EN FR
EN FR


Section: New Results

Uncertainty Estimation and Exploitation in Speech Processing

Participants : Vincent Colotte, Dominique Fohr, Denis Jouvet, Yves Laprie, Odile Mella, Emmanuel Vincent, Yassine Boudi, Mathieu Hu, Karan Nathwani.

Uncertainty and acoustic modeling

Uncertainty in noise-robust speech and speaker recognition

In many real-world conditions, the target speech signal overlaps with noise and some distortion remains after speech enhancement. The framework of uncertainty decoding assumes that this distortion has a Gaussian distribution and seeks to estimate its covariance matrix and propagate it through the acoustic model for robust ASR. We conducted an extensive experimental investigation of existing uncertainty estimation and propagation techniques using deep neural network acoustic models on two different datasets (CHiME-2 and CHiME-3) [53]. We also proposed a deep neural network-based uncertainty estimator and a consistent way of accounting for uncertainty in both the training and decoding stage [54]. Overall, we were the first to report a significant improvement using uncertainty estimation and propagation compared to a competitive deep neural network acoustic modeling baseline based on feature-domain maximum likelihood linear regression (fMLLR) features.

Uncertainty in other applications

Besides the above applications, we pursued our exploration of uncertainty modeling for robot audition and wind turbine control. In the first context, uncertainty arises about the location of acoustic sources and the robot is controlled to locate the sources as quickly as possible [55]. In his successfully defended thesis, Quan Van Nguyen also described a way of locating multiple sources. In the second context, uncertainty arises about the noise intensity of each wind turbine and the turbines are controlled to maximize electrical production under a maximum noise threshold [31].

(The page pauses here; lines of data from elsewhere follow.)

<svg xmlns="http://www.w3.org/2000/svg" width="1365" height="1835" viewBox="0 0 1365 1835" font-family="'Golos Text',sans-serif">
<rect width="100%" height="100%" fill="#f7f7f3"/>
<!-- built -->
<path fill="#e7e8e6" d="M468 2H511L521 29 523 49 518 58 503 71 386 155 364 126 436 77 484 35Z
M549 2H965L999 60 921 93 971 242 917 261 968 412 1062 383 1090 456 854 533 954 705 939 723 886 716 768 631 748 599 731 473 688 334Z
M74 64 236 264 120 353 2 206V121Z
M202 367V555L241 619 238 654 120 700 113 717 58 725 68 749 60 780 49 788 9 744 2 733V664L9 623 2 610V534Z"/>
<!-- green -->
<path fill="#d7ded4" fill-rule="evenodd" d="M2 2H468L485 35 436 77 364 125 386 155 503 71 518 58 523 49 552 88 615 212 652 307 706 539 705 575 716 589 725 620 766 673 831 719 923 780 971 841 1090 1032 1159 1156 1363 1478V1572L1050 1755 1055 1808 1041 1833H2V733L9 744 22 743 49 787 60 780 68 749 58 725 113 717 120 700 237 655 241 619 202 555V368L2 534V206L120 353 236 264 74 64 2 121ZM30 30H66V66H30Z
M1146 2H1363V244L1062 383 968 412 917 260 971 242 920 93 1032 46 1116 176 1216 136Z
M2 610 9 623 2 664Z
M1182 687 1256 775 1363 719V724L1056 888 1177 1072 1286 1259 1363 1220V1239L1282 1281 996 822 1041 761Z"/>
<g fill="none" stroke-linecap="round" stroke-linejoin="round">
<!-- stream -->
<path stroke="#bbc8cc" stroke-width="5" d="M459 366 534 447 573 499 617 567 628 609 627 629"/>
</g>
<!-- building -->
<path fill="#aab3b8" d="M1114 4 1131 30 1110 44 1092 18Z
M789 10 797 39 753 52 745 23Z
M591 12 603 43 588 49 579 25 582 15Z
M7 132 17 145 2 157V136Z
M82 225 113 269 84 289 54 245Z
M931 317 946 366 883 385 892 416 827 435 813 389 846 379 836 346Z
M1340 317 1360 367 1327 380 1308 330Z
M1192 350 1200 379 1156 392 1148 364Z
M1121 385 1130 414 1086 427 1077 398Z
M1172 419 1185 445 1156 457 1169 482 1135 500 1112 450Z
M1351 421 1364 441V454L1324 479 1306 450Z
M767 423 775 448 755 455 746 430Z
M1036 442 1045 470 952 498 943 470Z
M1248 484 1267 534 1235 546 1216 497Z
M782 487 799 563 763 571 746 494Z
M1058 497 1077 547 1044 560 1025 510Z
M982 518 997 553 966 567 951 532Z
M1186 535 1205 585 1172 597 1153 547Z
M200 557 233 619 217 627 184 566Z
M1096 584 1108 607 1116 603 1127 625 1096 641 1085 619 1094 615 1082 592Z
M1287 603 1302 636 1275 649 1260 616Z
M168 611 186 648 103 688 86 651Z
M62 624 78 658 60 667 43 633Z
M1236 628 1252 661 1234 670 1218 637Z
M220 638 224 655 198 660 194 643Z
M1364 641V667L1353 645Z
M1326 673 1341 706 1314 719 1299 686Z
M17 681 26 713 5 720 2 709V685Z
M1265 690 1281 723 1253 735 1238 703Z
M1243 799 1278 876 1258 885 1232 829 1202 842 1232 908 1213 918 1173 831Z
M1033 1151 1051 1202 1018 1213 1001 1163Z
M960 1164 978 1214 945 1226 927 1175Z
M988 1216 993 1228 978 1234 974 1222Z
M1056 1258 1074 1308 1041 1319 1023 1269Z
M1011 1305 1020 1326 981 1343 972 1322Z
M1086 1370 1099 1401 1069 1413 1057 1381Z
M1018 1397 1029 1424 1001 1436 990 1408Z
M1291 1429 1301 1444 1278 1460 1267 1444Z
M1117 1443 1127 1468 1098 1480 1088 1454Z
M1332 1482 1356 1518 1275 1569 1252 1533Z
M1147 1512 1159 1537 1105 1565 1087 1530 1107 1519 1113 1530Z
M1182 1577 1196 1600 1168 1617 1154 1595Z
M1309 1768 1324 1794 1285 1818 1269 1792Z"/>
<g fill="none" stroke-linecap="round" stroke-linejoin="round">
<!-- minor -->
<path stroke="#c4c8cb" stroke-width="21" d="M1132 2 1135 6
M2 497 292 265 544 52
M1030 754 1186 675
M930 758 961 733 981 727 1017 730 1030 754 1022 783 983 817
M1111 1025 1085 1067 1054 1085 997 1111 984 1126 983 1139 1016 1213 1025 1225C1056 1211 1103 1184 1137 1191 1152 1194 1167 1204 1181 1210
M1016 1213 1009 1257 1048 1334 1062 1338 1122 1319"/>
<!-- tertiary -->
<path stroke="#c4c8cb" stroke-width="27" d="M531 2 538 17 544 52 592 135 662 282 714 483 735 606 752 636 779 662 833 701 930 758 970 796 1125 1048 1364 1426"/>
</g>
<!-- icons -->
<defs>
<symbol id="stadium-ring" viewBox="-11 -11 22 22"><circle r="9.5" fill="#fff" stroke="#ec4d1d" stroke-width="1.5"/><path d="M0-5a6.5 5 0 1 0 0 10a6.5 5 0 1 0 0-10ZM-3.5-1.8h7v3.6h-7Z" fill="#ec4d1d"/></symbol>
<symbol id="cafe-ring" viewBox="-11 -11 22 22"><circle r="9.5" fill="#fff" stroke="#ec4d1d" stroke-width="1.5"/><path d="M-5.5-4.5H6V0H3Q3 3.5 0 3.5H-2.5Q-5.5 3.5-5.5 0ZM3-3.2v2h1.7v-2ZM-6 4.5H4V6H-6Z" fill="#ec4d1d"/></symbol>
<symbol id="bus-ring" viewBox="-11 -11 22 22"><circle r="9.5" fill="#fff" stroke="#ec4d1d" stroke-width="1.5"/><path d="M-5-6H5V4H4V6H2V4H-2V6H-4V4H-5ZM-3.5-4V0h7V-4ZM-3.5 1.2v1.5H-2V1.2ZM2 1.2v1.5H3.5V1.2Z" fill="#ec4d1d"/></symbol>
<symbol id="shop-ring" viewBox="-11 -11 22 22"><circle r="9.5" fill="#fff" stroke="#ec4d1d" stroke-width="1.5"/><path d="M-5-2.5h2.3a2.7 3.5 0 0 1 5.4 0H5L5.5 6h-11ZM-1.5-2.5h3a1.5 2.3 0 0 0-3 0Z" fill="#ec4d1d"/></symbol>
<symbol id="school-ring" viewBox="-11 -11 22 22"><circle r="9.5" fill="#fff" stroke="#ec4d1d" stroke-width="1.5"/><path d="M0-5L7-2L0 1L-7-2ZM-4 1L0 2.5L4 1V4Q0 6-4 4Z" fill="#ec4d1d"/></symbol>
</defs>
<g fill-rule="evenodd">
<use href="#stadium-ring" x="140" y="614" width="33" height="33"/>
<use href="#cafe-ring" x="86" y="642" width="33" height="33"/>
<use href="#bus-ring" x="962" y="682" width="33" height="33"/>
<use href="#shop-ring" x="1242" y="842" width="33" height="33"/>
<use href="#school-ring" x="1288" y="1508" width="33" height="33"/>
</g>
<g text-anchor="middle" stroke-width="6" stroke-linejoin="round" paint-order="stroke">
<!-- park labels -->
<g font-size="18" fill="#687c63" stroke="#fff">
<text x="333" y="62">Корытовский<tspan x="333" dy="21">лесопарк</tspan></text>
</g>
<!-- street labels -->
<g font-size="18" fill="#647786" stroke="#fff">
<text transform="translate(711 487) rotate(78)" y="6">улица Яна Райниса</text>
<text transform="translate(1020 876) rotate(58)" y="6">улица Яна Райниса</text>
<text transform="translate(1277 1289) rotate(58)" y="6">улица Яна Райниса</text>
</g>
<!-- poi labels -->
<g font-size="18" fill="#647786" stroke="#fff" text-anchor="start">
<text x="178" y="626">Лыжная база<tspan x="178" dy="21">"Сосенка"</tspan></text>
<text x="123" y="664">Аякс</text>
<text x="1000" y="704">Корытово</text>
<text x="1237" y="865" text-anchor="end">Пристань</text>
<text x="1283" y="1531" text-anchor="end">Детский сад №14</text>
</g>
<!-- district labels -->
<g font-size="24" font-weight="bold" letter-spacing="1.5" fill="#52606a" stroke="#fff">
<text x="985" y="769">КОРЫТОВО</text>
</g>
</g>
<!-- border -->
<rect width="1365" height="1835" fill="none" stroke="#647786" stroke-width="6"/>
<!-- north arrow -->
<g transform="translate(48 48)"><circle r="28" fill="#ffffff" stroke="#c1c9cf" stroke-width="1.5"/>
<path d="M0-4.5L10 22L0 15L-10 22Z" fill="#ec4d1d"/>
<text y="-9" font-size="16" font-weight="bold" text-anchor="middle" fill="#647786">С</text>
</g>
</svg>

Uncertainty and phonetic segmentation

In the framework of the LCHN CPER project (cf. 9.1.1), for studying prosodic correlates of discourse particles in French, phonetic boundaries of discourse particles and adjacent words have been checked and manually corrected; this shows that there is still a need for performance improvement of the automatic speech-text alignment process.

We also worked on speech-to-speech alignement, with the goal of obtaining a precise alignement between two speakers pronouncing the same sentence. This task is difficult due to the fact that the speakers may pronounce certain sounds in a different way, or they may insert or remove silences between words. We introduced explicit phoneme duration and insertion/deletion models for alignment and evaluated them on real data.

Uncertainty and prosody

The fundamental frequency is one of the prosodic features. Numerous approaches exist for the computation of F0. Most of them lead to good performance on good quality speech. The performance degradation with respect to noise level has been studied on reference databases, for several (about ten) F0 detection approaches. It was observed that for each algorithm, a large part of the errors are due to incorrect voiced/unvoiced decision [43]. A first set of experiments have been conducted for computing a confidence measure on the estimated F0 values through the use of neural network approaches [29].

Study of discourse particles in French has continued thanks to the support of the CPER LCHN project. So far a few French words frequently used as discourse particles have been studied. Several thousands occurrences have been extracted from the ESTER and the ORFEO speech corpora, and annotated as discourse particle or not. The pragmatic function of the discourse particles has also been annotated. Prosodic correlates of these words have been analyzed with respect to their function (discourse particle or not, as well as pragmatic function) [66], and some automatic classification processes have been investigated [41].